Mobile marketing automation also follows this notion. A mobile marketing automation system will provide ways to tag and group your users based on useful attributes, such as demographic or app usage information. You can collect this data from users by asking them (via a rich page or preference center in your app), or your platform might provide some data automatically —  for example, telling you which users have installed or uninstalled your app, or which users are using iPhones.

Personalization also goes deeper on mobile since your customers carry their mobile devices around all day. That means you can target them based on location — either geographically, or with by specific location inside a store, for example. Location is a unique differentiator mobile offers and a key advantage of mobile marketing automation systems.

Real-time Engagement and Automation Triggers

Mobile channels let you engage with your customers and users in real-time — and that’s what your users expect.
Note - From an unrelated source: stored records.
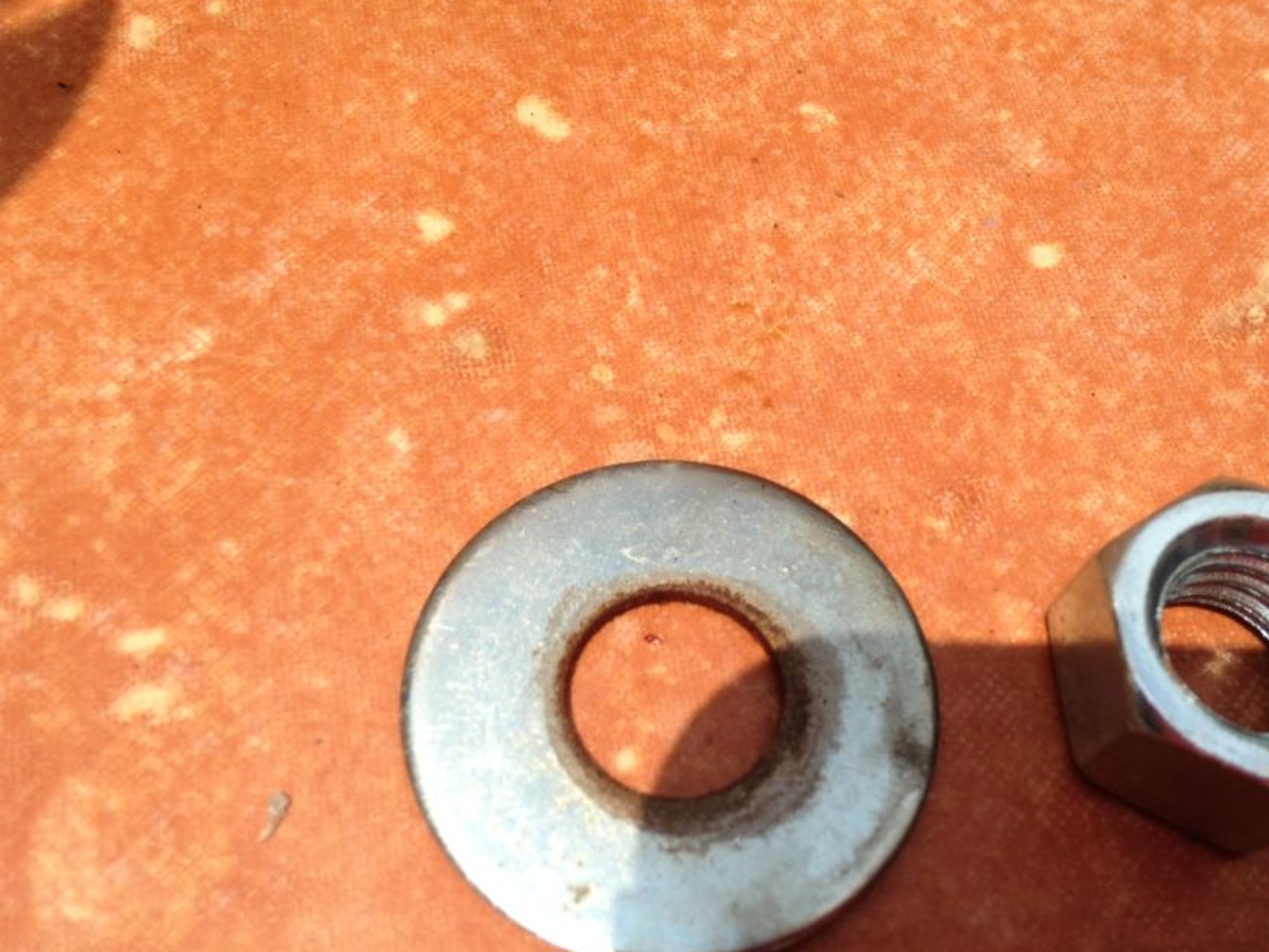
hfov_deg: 45.6
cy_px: 502
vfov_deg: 35.1
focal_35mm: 41
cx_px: 748
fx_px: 1503
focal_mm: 4.12
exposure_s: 1/2262
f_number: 2.4
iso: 50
A push notification with the latest news updates should arrive when news breaks — not hours later.

A high-quality mobile marketing automation platform lets you take advantage of these real-time opportunities. From a technical perspective, you want a highly reliable, trusted platform that handles high message volumes — and the more customers it serves, the better.
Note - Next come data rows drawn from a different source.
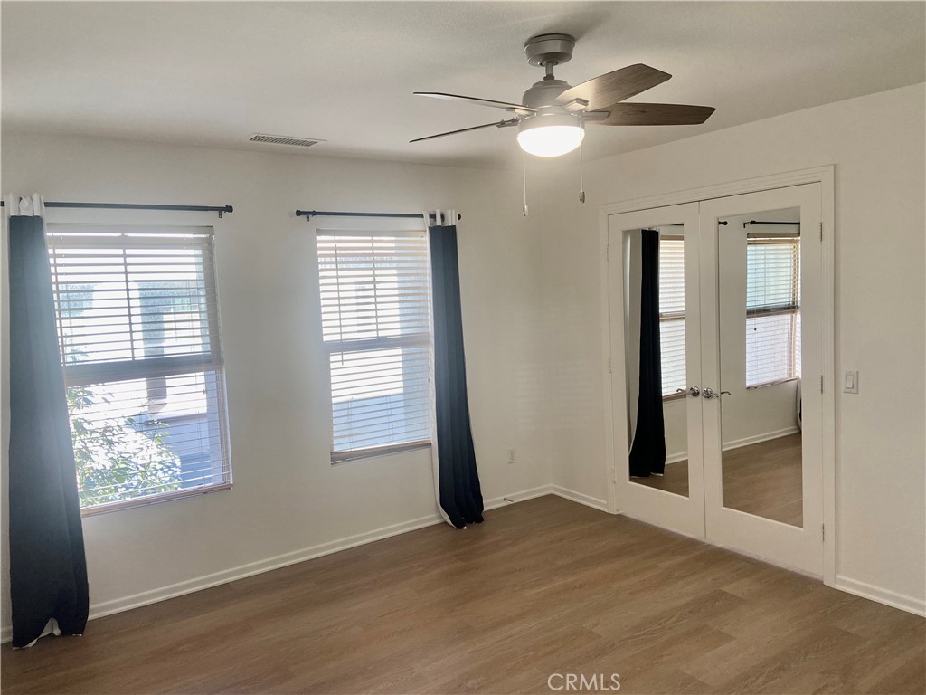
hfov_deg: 67.3
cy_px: 348
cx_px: 463
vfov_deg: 53.1
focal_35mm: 26
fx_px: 696
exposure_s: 1/120
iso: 100
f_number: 1.8
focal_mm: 4.25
Sophisticated mobile marketing automation platforms also offer lots of event data that can be used to trigger real-time communications. For example, the first time a user installs and opens an app, you could send a series of onboarding messages to help them get familiar with the app’s functionality to encourage repeat use and retention.

Analytics and A/B Testing

As you build your relationships with your users and customers, it’s critical to have an analytics platform that lets you understand exactly what’s going on and lets you find opportunities to increase engagement. For whatever messages you send, expect to see basic data like open and clickthrough rates. Most mobile marketing automation platforms will also provide data on app installs, uninstalls and usage.
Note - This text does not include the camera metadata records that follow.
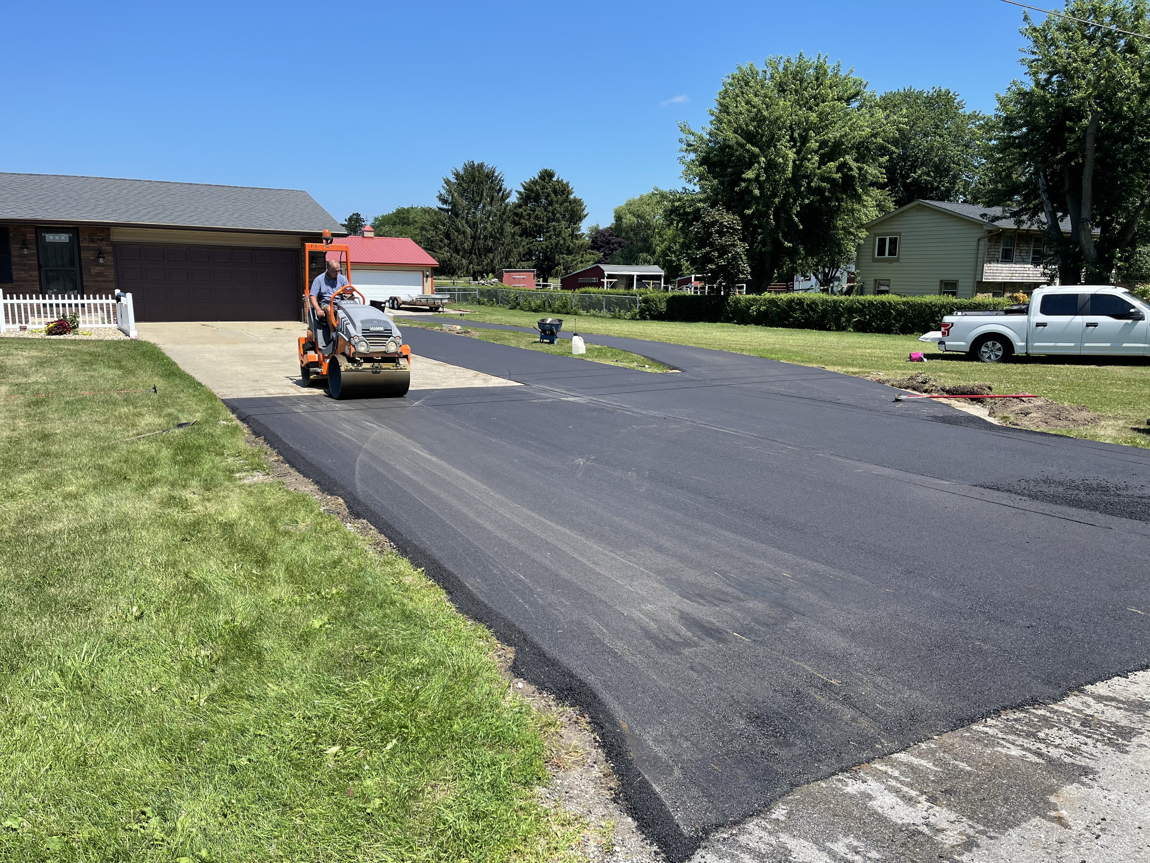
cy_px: 432
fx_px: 864
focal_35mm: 26
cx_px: 575
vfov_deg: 53.1
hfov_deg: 67.3
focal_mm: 5.1
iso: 32
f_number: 1.6
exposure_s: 1/2203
But, to get the most from your mobile marketing activities, you’ll want to define and report on events that matter for your business. If you’re a retailer, you’ll want to track purchases in your app. If your app serves video content, you’ll want to see how often those videos are watched, and who’s watching them. As priorities change, you may want to zoom in on different aspects of your strategy to see what’s working and what isn’t; custom events let you measure whatever’s important.

Once you have your data, testing your engagement strategies is a powerful way to achieve your goals. Most marketing automation platforms provide A/B testing, which let you test one variation at a time. Depending on how many messages you send, it can be efficient to set up multiple variations at once to speed up your optimization efforts.

Data Integration

Organizations getting the most out of mobile don’t have a separate mobile strategy — they just have a strategy, period. They’re making their user experience consistent between mobile and all other channels, and using what they learn about mobile users everywhere else in their businesses.

A truly powerful mobile marketing automation platform provides simple ways to share data with the rest of your business systems. For example, you might want to:

  • Send persuasive win-back emails the moment a user uninstalls an app.
  • Notify a sales associate when a VIP customer enters the store.
  • Present a can’t-miss Facebook offer based on the product a user just researched.
  • Feed mobile campaign and audience data to analytics systems to understand mobile’s full ROI impact on the business.

Integrating your mobile marketing data with your other business systems can vastly increase the quality of your marketing efforts across all channels.

Beyond Mobile Marketing Automation

Mobile marketing automation is one thing, but mobile as a channel provides you with so many more possibilities.

But don’t settle for mobile marketing automation by itself — the next phase is a mobile engagement platform that helps you manage all of your customer and user interactions to achieve critical business goals.